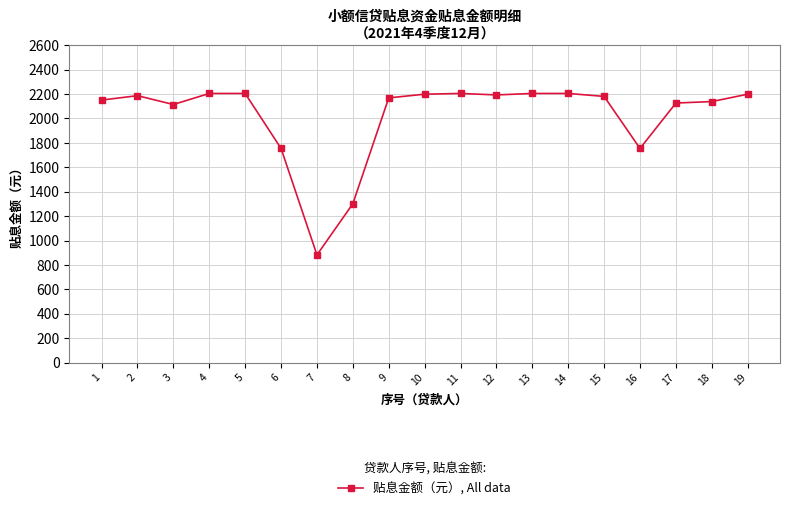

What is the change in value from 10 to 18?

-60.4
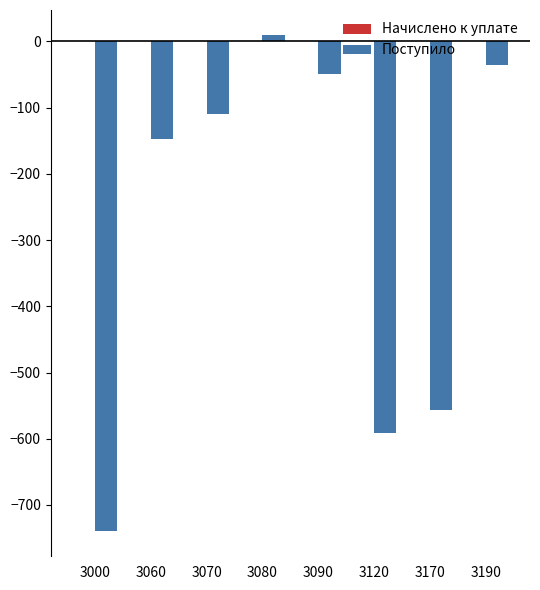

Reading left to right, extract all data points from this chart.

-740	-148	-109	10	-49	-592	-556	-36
---
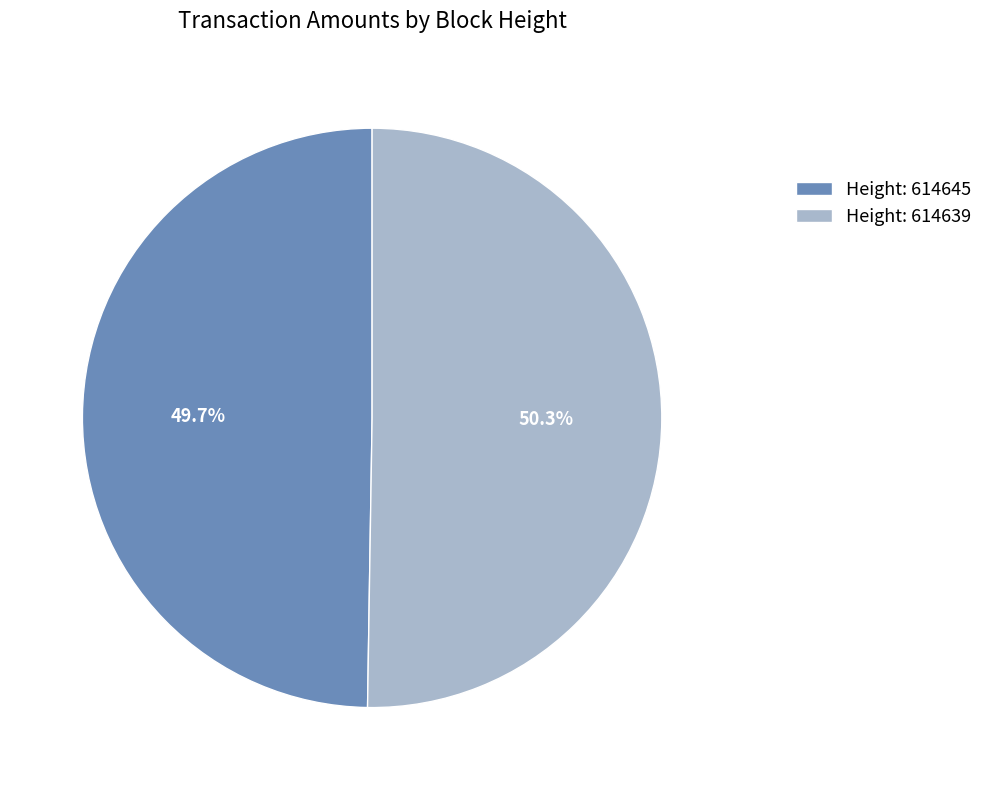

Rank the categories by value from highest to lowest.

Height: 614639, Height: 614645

Exercise prompt:
Please recast the rows above as a JSON list of strings, one string per line, beginning at the line that contains "Rank the categories" and stopping after the line that contains "Height: 614639, Height: 614645". Leave out any blank lines.

Expected answer:
[
  "Rank the categories by value from highest to lowest.",
  "Height: 614639, Height: 614645"
]